TO-DO ITEM
Set out exactly every line of the entries below, starting at the line that holds "## 3. Free Running 模式的重要性" and stopping after the line that holds "## 5. 优化 Free Running 模式的策略".

SUPPLIED MATERIAL
-.-.-

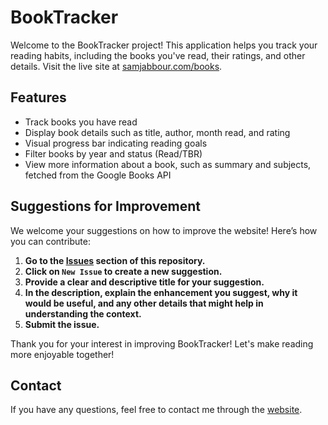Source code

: # BookTracker

Welcome to the BookTracker project! This application helps you track your reading habits, including the books you've read, their ratings, and other details. Visit the live site at [samjabbour.com/books](http://samjabbour.com/books).

## Features

- Track books you have read
- Display book details such as title, author, month read, and rating
- Visual progress bar indicating reading goals
- Filter books by year and status (Read/TBR)
- View more information about a book, such as summary and subjects, fetched from the Google Books API

## Suggestions for Improvement

We welcome your suggestions on how to improve the website! Here’s how you can contribute:

1. **Go to the [Issues](https://github.com/YourUsername/BookTracker/issues) section of this repository.**
2. **Click on `New Issue` to create a new suggestion.**
3. **Provide a clear and descriptive title for your suggestion.**
4. **In the description, explain the enhancement you suggest, why it would be useful, and any other details that might help in understanding the context.**
5. **Submit the issue.**

Thank you for your interest in improving BookTracker! Let's make reading more enjoyable together!

## Contact

If you have any questions, feel free to contact me through the [website](http://samjabbour.com/books).
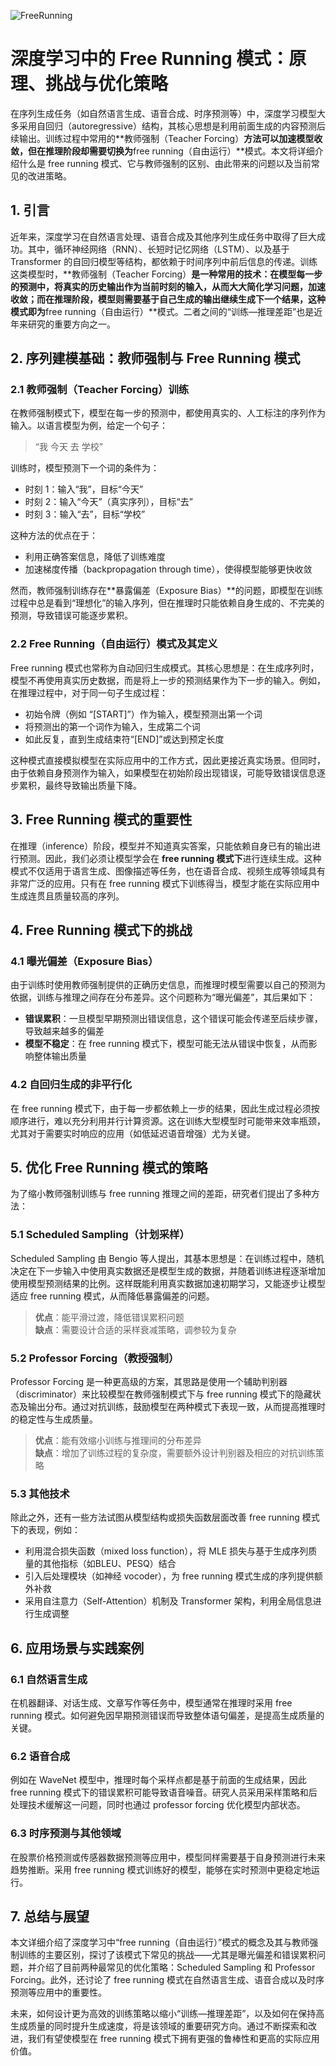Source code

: ![FreeRunning](BigModel/FreeRunning/FreeRunning.png)
# 深度学习中的 Free Running 模式：原理、挑战与优化策略

在序列生成任务（如自然语言生成、语音合成、时序预测等）中，深度学习模型大多采用自回归（autoregressive）结构，其核心思想是利用前面生成的内容预测后续输出。训练过程中常用的**教师强制（Teacher Forcing）**方法可以加速模型收敛，但在推理阶段却需要切换为**free running（自由运行）**模式。本文将详细介绍什么是 free running 模式、它与教师强制的区别、由此带来的问题以及当前常见的改进策略。

## 1. 引言

近年来，深度学习在自然语言处理、语音合成及其他序列生成任务中取得了巨大成功。其中，循环神经网络（RNN）、长短时记忆网络（LSTM）、以及基于 Transformer 的自回归模型等结构，都依赖于时间序列中前后信息的传递。训练这类模型时，**教师强制（Teacher Forcing）**是一种常用的技术：在模型每一步的预测中，将真实的历史输出作为当前时刻的输入，从而大大简化学习问题，加速收敛；而在推理阶段，模型则需要基于自己生成的输出继续生成下一个结果，这种模式即为**free running（自由运行）**模式。二者之间的“训练—推理差距”也是近年来研究的重要方向之一。

## 2. 序列建模基础：教师强制与 Free Running 模式

### 2.1 教师强制（Teacher Forcing）训练

在教师强制模式下，模型在每一步的预测中，都使用真实的、人工标注的序列作为输入。以语言模型为例，给定一个句子：
  
> “我 今天 去 学校”
  
训练时，模型预测下一个词的条件为：
  
- 时刻 1：输入“我”，目标“今天”  
- 时刻 2：输入“今天”（真实序列），目标“去”  
- 时刻 3：输入“去”，目标“学校”

这种方法的优点在于：
  
- 利用正确答案信息，降低了训练难度  
- 加速梯度传播（backpropagation through time），使得模型能够更快收敛

然而，教师强制训练存在**暴露偏差（Exposure Bias）**的问题，即模型在训练过程中总是看到“理想化”的输入序列，但在推理时只能依赖自身生成的、不完美的预测，导致错误可能逐步累积。

### 2.2 Free Running（自由运行）模式及其定义

Free running 模式也常称为自动回归生成模式。其核心思想是：在生成序列时，模型不再使用真实历史数据，而是将上一步的预测结果作为下一步的输入。例如，在推理过程中，对于同一句子生成过程：

- 初始令牌（例如 “[START]”）作为输入，模型预测出第一个词  
- 将预测出的第一个词作为输入，生成第二个词  
- 如此反复，直到生成结束符“[END]”或达到预定长度

这种模式直接模拟模型在实际应用中的工作方式，因此更接近真实场景。但同时，由于依赖自身预测作为输入，如果模型在初始阶段出现错误，可能导致错误信息逐步累积，最终导致输出质量下降。

## 3. Free Running 模式的重要性

在推理（inference）阶段，模型并不知道真实答案，只能依赖自身已有的输出进行预测。因此，我们必须让模型学会在 **free running 模式下**进行连续生成。这种模式不仅适用于语言生成、图像描述等任务，也在语音合成、视频生成等领域具有非常广泛的应用。只有在 free running 模式下训练得当，模型才能在实际应用中生成连贯且质量较高的序列。

## 4. Free Running 模式下的挑战

### 4.1 曝光偏差（Exposure Bias）

由于训练时使用教师强制提供的正确历史信息，而推理时模型需要以自己的预测为依据，训练与推理之间存在分布差异。这个问题称为“曝光偏差”，其后果如下：

- **错误累积**：一旦模型早期预测出错误信息，这个错误可能会传递至后续步骤，导致越来越多的偏差
- **模型不稳定**：在 free running 模式下，模型可能无法从错误中恢复，从而影响整体输出质量

### 4.2 自回归生成的非平行化

在 free running 模式下，由于每一步都依赖上一步的结果，因此生成过程必须按顺序进行，难以充分利用并行计算资源。这在训练大型模型时可能带来效率瓶颈，尤其对于需要实时响应的应用（如低延迟语音增强）尤为关键。

## 5. 优化 Free Running 模式的策略

为了缩小教师强制训练与 free running 推理之间的差距，研究者们提出了多种方法：

### 5.1 Scheduled Sampling（计划采样）

Scheduled Sampling 由 Bengio 等人提出，其基本思想是：在训练过程中，随机决定在下一步输入中使用真实数据还是模型生成的数据，并随着训练进程逐渐增加使用模型预测结果的比例。这样既能利用真实数据加速初期学习，又能逐步让模型适应 free running 模式，从而降低暴露偏差的问题。  
> **优点**：能平滑过渡，降低错误累积问题  
> **缺点**：需要设计合适的采样衰减策略，调参较为复杂

### 5.2 Professor Forcing（教授强制）

Professor Forcing 是一种更高级的方案，其思路是使用一个辅助判别器（discriminator）来比较模型在教师强制模式下与 free running 模式下的隐藏状态及输出分布。通过对抗训练，鼓励模型在两种模式下表现一致，从而提高推理时的稳定性与生成质量。  
> **优点**：能有效缩小训练与推理间的分布差异  
> **缺点**：增加了训练过程的复杂度，需要额外设计判别器及相应的对抗训练策略

### 5.3 其他技术

除此之外，还有一些方法试图从模型结构或损失函数层面改善 free running 模式下的表现，例如：
  
- 利用混合损失函数（mixed loss function），将 MLE 损失与基于生成序列质量的其他指标（如BLEU、PESQ）结合  
- 引入后处理模块（如神经 vocoder），为 free running 模式生成的序列提供额外补救  
- 采用自注意力（Self-Attention）机制及 Transformer 架构，利用全局信息进行生成调整

## 6. 应用场景与实践案例

### 6.1 自然语言生成

在机器翻译、对话生成、文章写作等任务中，模型通常在推理时采用 free running 模式。如何避免因早期预测错误而导致整体语句偏差，是提高生成质量的关键。

### 6.2 语音合成

例如在 WaveNet 模型中，推理时每个采样点都是基于前面的生成结果，因此 free running 模式下的错误累积可能导致语音噪音。研究人员采用采样策略和后处理技术缓解这一问题，同时也通过 professor forcing 优化模型内部状态。

### 6.3 时序预测与其他领域

在股票价格预测或传感器数据预测等应用中，模型同样需要基于自身预测进行未来趋势推断。采用 free running 模式训练好的模型，能够在实时预测中更稳定地运行。

## 7. 总结与展望

本文详细介绍了深度学习中“free running（自由运行）”模式的概念及其与教师强制训练的主要区别，探讨了该模式下常见的挑战——尤其是曝光偏差和错误累积问题，并介绍了目前两种最常见的优化策略：Scheduled Sampling 和 Professor Forcing。此外，还讨论了 free running 模式在自然语言生成、语音合成以及时序预测等应用中的重要性。

未来，如何设计更为高效的训练策略以缩小“训练—推理差距”，以及如何在保持高生成质量的同时提升生成速度，将是该领域的重要研究方向。通过不断探索和改进，我们有望使模型在 free running 模式下拥有更强的鲁棒性和更高的实际应用价值。
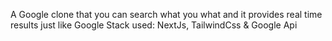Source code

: A Google clone that you can search what you what and it provides real time results just like Google
Stack used: NextJs, TailwindCss & Google Api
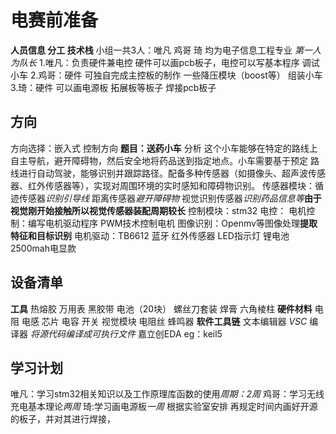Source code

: # 电赛前准备
**人员信息 分工 技术栈**
小组一共3人：唯凡 鸡哥 琦 均为电子信息工程专业 *第一人为队长*
1.唯凡：负责硬件兼电控 硬件可以画pcb板子，电控可以写基本程序 调试小车
2.鸡哥：硬件 可独自完成主控板的制作 一些降压模块（boost等） 组装小车
3.琦：硬件 可以画电源板 拓展板等板子 焊接pcb板子
## 方向
方向选择：嵌入式 控制方向
**题目：送药小车**
分析 
  这个小车能够在特定的路线上自主导航，避开障碍物，然后安全地将药品送到指定地点。小车需要基于预定
  路线进行自动驾驶，能够识别并跟踪路径。配备多种传感器（如摄像头、超声波传感器、红外传感器等），实现对周围环境的实时感知和障碍物识别。
传感器模块：循迹传感器*识别引导线*  距离传感器*避开障碍物* 视觉识别传感器*识别药品信息等***由于视觉刚开始接触所以视觉传感器装配周期较长**
控制模块：stm32
电控：
电机控制：编写电机驱动程序 PWM技术控制电机
图像识别：Openmv等图像处理**提取特征和目标识别**
电机驱动：TB6612
蓝牙
红外传感器
LED指示灯
锂电池 2500mah电显款
## 设备清单
**工具**
    热熔胶 万用表 黑胶带 电池（20块） 螺丝刀套装 焊膏 六角棱柱 
**硬件材料**
   电阻 电感 芯片 电容 开关 视觉模块 电阻丝 蜂鸣器
**软件工具链**
   文本编辑器 *VSC*  编译器 *将源代码编译成可执行文件*  嘉立创EDA
eg：keil5
## 学习计划
  唯凡：学习stm32相关知识以及工作原理库函数的使用*周期：2周* 
  鸡哥：学习无线充电基本理论*两周*
  琦:学习画电源板*一周*
  根据实验室安排 再规定时间内画好开源的板子，并对其进行焊接，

-.-.-

FINAL ANSWER
## 3. Free Running 模式的重要性

在推理（inference）阶段，模型并不知道真实答案，只能依赖自身已有的输出进行预测。因此，我们必须让模型学会在 **free running 模式下**进行连续生成。这种模式不仅适用于语言生成、图像描述等任务，也在语音合成、视频生成等领域具有非常广泛的应用。只有在 free running 模式下训练得当，模型才能在实际应用中生成连贯且质量较高的序列。

## 4. Free Running 模式下的挑战

### 4.1 曝光偏差（Exposure Bias）

由于训练时使用教师强制提供的正确历史信息，而推理时模型需要以自己的预测为依据，训练与推理之间存在分布差异。这个问题称为“曝光偏差”，其后果如下：

- **错误累积**：一旦模型早期预测出错误信息，这个错误可能会传递至后续步骤，导致越来越多的偏差
- **模型不稳定**：在 free running 模式下，模型可能无法从错误中恢复，从而影响整体输出质量

### 4.2 自回归生成的非平行化

在 free running 模式下，由于每一步都依赖上一步的结果，因此生成过程必须按顺序进行，难以充分利用并行计算资源。这在训练大型模型时可能带来效率瓶颈，尤其对于需要实时响应的应用（如低延迟语音增强）尤为关键。

## 5. 优化 Free Running 模式的策略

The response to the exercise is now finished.